- [Directions]: Retype, word for word, every line of the records below starting at the one that contains "disolvió, y con" and ending at the one that contains "Wir garantieren eine effiziente und schnelle"; include both of those lines and nothing more.

- [Records for the exercise]:
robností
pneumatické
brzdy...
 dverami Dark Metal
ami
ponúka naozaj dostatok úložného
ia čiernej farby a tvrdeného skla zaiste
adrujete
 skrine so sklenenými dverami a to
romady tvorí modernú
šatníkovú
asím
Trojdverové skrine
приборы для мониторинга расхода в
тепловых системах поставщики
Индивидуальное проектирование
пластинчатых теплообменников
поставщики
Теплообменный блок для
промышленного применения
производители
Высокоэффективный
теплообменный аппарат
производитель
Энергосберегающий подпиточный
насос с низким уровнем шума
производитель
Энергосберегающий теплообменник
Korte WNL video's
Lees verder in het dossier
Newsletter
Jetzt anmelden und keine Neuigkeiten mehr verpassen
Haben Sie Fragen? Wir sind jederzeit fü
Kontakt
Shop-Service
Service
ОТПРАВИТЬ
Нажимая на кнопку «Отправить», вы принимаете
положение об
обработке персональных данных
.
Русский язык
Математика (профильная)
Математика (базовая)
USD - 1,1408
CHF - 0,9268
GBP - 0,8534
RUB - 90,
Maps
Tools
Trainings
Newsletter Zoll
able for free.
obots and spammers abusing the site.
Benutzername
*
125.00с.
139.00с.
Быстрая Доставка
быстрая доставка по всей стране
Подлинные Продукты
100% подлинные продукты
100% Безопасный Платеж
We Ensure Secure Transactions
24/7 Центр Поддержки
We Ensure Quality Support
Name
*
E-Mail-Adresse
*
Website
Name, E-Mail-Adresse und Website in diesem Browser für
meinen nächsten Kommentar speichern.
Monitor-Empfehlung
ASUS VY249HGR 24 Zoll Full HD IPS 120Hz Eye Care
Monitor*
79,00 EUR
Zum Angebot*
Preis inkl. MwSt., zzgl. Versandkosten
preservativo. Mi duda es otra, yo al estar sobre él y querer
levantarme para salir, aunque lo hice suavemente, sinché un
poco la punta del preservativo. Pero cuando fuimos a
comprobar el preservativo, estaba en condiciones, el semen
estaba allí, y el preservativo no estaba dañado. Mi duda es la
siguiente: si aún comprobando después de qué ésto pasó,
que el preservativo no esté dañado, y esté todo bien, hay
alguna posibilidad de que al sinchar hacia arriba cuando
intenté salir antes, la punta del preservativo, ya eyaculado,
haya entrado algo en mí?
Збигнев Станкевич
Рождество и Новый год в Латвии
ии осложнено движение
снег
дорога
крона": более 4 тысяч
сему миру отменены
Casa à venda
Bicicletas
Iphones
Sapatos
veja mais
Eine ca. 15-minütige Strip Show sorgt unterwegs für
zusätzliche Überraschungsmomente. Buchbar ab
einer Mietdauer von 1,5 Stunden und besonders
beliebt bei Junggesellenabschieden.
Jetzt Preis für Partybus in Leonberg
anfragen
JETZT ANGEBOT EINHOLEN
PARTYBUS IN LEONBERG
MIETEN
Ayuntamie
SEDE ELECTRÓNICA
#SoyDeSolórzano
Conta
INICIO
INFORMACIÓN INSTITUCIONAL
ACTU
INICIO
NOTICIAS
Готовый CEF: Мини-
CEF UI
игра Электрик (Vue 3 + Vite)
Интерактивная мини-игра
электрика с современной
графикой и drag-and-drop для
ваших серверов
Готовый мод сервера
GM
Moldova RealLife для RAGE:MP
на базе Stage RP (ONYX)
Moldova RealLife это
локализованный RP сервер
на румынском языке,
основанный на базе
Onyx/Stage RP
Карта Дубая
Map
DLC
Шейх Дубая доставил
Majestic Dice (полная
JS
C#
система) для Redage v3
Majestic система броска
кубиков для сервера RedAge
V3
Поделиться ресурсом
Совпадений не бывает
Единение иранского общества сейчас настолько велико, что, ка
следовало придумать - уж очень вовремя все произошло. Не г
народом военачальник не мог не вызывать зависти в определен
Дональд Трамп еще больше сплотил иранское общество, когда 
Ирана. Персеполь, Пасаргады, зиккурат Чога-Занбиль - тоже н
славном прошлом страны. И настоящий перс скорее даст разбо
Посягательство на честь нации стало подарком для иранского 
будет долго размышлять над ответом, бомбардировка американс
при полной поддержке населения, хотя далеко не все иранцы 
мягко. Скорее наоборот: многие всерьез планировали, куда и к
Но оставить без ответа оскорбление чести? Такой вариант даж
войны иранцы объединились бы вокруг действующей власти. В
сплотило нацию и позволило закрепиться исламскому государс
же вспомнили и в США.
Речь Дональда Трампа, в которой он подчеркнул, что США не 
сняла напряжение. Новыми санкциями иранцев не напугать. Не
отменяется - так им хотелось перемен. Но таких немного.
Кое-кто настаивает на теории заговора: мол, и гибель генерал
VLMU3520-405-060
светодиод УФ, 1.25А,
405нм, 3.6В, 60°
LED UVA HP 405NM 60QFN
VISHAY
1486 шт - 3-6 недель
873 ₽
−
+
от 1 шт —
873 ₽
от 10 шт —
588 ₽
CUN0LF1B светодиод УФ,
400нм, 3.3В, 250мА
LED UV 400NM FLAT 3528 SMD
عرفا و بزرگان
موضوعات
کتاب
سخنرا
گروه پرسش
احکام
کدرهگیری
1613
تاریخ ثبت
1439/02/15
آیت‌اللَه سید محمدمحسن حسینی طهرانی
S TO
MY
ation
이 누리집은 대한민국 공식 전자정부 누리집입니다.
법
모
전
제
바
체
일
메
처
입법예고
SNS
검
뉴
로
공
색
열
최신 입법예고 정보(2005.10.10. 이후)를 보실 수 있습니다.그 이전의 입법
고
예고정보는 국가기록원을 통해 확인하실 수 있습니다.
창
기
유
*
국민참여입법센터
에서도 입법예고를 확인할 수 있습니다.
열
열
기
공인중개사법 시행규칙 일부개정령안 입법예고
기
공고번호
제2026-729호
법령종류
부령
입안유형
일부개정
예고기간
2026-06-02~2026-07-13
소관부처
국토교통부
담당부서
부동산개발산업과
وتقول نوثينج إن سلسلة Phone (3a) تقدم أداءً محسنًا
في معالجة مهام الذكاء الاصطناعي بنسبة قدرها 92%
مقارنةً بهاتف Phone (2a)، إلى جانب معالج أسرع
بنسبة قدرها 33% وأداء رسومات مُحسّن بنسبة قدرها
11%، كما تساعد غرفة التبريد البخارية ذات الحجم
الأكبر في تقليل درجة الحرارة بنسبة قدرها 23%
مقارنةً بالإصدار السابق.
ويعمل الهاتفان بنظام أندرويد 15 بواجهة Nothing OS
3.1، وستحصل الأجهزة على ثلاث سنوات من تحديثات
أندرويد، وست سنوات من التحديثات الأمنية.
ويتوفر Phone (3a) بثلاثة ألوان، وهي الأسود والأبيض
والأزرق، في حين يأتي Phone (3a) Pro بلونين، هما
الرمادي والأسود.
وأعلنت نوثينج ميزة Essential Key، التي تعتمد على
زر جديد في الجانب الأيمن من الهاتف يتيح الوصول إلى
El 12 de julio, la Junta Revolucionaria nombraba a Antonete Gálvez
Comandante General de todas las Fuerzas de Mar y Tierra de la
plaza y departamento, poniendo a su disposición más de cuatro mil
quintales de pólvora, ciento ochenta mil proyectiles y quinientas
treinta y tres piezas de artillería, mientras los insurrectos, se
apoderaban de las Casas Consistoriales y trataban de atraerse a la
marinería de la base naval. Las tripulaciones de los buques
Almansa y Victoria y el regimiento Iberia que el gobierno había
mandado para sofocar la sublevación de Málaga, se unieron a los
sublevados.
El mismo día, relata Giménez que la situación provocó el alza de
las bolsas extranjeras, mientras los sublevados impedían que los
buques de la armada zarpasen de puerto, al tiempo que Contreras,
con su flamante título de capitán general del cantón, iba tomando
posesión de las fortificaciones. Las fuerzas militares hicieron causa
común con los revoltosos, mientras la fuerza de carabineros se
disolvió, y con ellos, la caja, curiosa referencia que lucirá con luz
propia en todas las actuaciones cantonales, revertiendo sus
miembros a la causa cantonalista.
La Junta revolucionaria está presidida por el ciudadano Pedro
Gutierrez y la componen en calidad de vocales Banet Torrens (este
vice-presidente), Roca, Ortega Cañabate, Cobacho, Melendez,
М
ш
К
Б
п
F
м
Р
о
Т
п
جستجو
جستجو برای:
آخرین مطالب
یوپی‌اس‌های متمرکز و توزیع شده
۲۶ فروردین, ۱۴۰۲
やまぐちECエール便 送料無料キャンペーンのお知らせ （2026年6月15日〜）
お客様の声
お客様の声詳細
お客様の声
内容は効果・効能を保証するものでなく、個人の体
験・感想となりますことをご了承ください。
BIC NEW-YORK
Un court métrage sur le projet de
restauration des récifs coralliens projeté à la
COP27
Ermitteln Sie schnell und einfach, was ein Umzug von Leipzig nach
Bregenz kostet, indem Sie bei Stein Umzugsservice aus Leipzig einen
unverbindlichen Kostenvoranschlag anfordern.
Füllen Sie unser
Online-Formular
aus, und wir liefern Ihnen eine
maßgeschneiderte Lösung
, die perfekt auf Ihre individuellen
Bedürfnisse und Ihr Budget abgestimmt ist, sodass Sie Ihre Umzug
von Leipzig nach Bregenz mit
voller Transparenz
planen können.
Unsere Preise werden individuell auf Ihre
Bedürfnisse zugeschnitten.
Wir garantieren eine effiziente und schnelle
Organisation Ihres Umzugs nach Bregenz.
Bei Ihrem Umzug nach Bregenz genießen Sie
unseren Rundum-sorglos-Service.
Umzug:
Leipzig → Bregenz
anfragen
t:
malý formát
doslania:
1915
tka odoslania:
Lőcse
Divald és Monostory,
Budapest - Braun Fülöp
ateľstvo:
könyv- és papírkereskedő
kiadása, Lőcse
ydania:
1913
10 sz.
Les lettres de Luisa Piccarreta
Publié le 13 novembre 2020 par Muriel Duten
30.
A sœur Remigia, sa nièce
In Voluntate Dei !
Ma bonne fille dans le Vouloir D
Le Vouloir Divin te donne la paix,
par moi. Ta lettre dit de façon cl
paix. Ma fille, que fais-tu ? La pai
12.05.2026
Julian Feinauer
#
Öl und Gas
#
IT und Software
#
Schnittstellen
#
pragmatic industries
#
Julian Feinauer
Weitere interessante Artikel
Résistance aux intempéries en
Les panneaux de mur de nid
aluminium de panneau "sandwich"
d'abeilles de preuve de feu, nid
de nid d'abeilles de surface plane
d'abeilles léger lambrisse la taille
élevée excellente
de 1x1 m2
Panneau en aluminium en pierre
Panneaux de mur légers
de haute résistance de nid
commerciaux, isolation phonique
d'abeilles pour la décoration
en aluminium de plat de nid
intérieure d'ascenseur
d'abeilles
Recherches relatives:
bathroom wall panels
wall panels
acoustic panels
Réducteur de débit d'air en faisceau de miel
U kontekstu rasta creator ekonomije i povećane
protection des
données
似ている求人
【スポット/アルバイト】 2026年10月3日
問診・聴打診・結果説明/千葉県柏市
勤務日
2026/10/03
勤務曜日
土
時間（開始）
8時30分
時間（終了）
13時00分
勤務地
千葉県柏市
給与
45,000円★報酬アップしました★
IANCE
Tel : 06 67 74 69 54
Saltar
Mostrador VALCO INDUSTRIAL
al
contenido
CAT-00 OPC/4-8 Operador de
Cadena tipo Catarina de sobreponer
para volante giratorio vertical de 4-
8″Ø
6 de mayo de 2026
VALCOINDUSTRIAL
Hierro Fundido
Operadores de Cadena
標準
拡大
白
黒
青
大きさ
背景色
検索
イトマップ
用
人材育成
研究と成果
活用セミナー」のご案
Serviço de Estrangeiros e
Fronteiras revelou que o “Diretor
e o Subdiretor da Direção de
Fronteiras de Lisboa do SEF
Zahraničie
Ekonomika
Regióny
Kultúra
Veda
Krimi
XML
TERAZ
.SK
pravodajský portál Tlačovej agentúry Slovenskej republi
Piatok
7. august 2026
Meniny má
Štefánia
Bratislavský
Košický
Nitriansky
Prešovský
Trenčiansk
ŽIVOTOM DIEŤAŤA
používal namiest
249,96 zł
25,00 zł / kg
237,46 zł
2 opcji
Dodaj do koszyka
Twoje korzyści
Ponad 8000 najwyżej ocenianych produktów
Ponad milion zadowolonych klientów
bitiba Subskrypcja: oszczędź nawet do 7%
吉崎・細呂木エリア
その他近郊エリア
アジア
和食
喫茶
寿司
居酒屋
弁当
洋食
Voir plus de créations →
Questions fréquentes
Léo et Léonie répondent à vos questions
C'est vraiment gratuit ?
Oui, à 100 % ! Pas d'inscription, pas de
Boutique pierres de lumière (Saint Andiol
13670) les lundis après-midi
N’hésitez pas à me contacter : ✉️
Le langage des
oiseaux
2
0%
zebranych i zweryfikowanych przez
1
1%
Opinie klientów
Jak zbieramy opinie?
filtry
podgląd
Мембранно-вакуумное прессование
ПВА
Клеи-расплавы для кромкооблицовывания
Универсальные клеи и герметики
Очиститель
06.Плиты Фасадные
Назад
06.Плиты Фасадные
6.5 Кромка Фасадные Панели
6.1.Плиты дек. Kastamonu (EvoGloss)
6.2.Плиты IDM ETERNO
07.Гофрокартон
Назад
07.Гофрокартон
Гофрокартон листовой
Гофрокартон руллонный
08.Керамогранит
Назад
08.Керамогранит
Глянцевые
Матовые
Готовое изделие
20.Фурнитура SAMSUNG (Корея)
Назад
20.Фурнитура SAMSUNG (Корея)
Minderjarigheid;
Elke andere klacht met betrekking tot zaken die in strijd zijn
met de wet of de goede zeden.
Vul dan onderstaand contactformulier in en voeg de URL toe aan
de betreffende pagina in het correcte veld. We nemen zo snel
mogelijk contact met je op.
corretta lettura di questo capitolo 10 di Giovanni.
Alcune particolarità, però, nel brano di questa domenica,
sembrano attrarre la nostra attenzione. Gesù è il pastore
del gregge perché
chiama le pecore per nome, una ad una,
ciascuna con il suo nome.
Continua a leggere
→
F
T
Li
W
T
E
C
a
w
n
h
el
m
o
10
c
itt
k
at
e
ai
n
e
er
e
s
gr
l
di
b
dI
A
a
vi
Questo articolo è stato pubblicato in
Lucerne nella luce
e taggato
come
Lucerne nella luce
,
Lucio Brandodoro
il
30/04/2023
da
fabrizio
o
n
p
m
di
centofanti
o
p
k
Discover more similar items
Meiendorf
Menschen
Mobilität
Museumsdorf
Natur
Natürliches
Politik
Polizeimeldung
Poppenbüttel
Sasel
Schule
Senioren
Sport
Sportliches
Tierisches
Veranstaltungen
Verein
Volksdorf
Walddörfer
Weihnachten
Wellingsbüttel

- [Solution]:
disolvió, y con ellos, la caja, curiosa referencia que lucirá con luz
propia en todas las actuaciones cantonales, revertiendo sus
miembros a la causa cantonalista.
La Junta revolucionaria está presidida por el ciudadano Pedro
Gutierrez y la componen en calidad de vocales Banet Torrens (este
vice-presidente), Roca, Ortega Cañabate, Cobacho, Melendez,
М
ш
К
Б
п
F
м
Р
о
Т
п
جستجو
جستجو برای:
آخرین مطالب
یوپی‌اس‌های متمرکز و توزیع شده
۲۶ فروردین, ۱۴۰۲
やまぐちECエール便 送料無料キャンペーンのお知らせ （2026年6月15日〜）
お客様の声
お客様の声詳細
お客様の声
内容は効果・効能を保証するものでなく、個人の体
験・感想となりますことをご了承ください。
BIC NEW-YORK
Un court métrage sur le projet de
restauration des récifs coralliens projeté à la
COP27
Ermitteln Sie schnell und einfach, was ein Umzug von Leipzig nach
Bregenz kostet, indem Sie bei Stein Umzugsservice aus Leipzig einen
unverbindlichen Kostenvoranschlag anfordern.
Füllen Sie unser
Online-Formular
aus, und wir liefern Ihnen eine
maßgeschneiderte Lösung
, die perfekt auf Ihre individuellen
Bedürfnisse und Ihr Budget abgestimmt ist, sodass Sie Ihre Umzug
von Leipzig nach Bregenz mit
voller Transparenz
planen können.
Unsere Preise werden individuell auf Ihre
Bedürfnisse zugeschnitten.
Wir garantieren eine effiziente und schnelle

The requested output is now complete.